Remove real type

BCS none at anon.com
Thu Apr 22 11:26:58 PDT 2010


Hello bearophile,

> I suggest to remove the real type from D2 because:
 
> - Results that you can find with programs written in other languages
> are usually computed with just floats or doubles. If I want to test if
> a D program gives the same results I can't use reals in D.

You can if you include error bounds. IIRC the compiler is free to do a lot 
of optimizations and for FP, that can result in inexact matches (keep in 
mind that some (or is it all) FPUs do ALL internal math in 80bit so what 
intermediate values if any are converted through 64/32bit can make a difference 
in the result even for the other types) so you can't even avoid error bounds 
on doubles or floats.

> - I don't see reals (long doubles in C) used much in other languages.

It can be asserted that this is a result of them not being easy to use.

> Five or ten years from now most numerical programs will probably not
> use 80 bit FP.

That depends on what they are doing. People who really care about accuracy 
will only dump 80bit FP for 128bit FP (quad).

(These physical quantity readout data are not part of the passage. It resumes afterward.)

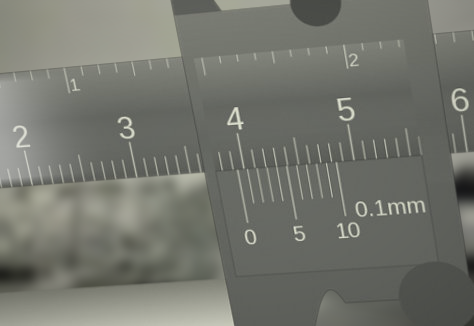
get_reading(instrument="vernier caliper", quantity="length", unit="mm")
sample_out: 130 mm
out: 39.4 mm
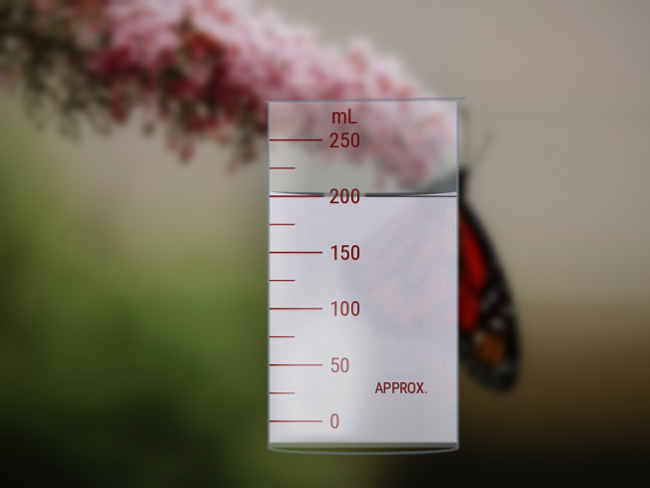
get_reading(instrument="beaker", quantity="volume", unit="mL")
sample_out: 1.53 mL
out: 200 mL
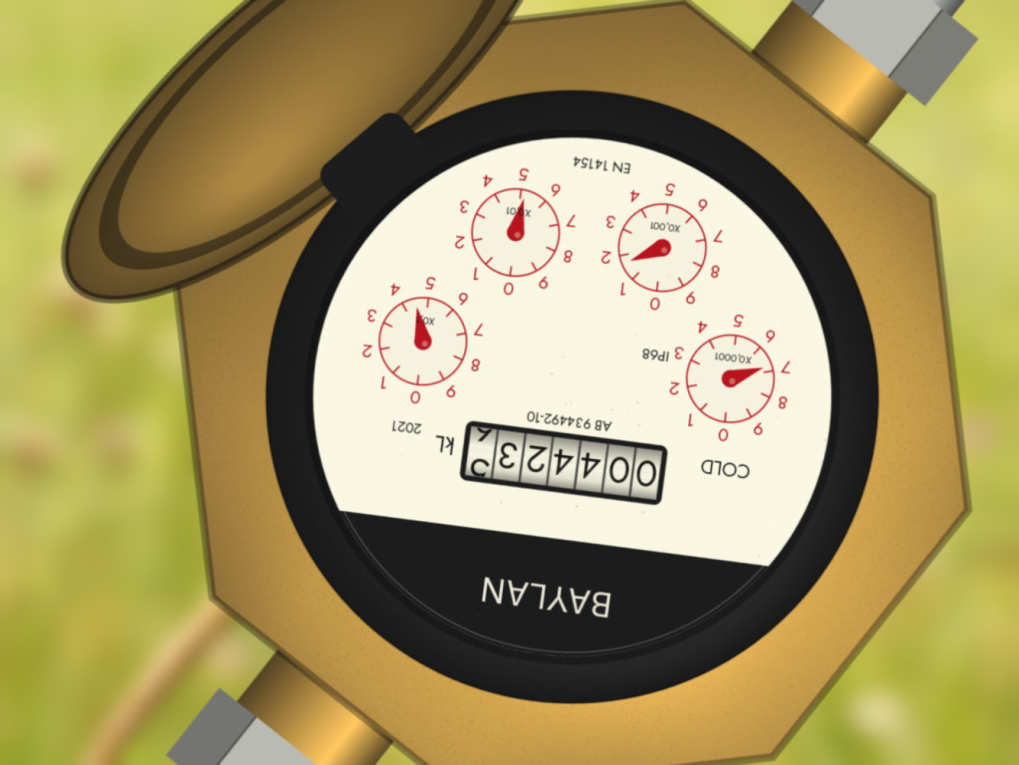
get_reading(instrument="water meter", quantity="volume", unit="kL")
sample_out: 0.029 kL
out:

> - I have used D1 for some time, but so far I have had hard time to
> find a purpose for 80 bit FP numbers. The slight increase in precision
> is not so useful.

How much hard core number crunching do you do?

> 
> - D implementations are free to use doubles to implement the real
> type. So in a D program I can't rely on their little extra precision,
> making them not so useful.

No, a conforming D implementation *must* implement real with the largest 
HW FP type available.

> - The D2 specs say real is the "largest hardware implemented floating
> point size", this means that they can be 128 bit too in future. A
> numerical simulation that is designed to work with 80 bit FP numbers
> (or 64 bit FP numbers) can give strange results with 128 bit
> precision.

Can use support that? Aside from a few cases where you are effectivly bit 
twiddling, code designed to run in 80bit should work at least as well with 
128bit.

> 
> So I suggest to remove the real type; or eventually replace it with
> fixed-sized 128 bit floating-point type with the same name
> (implemented using a software emulation where the hardware doesn't
> have them, like the __float128 of GCC:
> http://gcc.gnu.org/onlinedocs/gcc/Floating-Types.html ).
> 
> In far future, if the hardware of CPUs will support FP numbers larger
> than 128 bits, a larger type can be added if necessary.

I think that real should be keep as is. Most of your points can be addressed 
by adding a new type that is defined to be the current 80bit type. That way, 
if the programer want to force a given size, they can, and if they just want 
the biggest type they can get they can do that as well.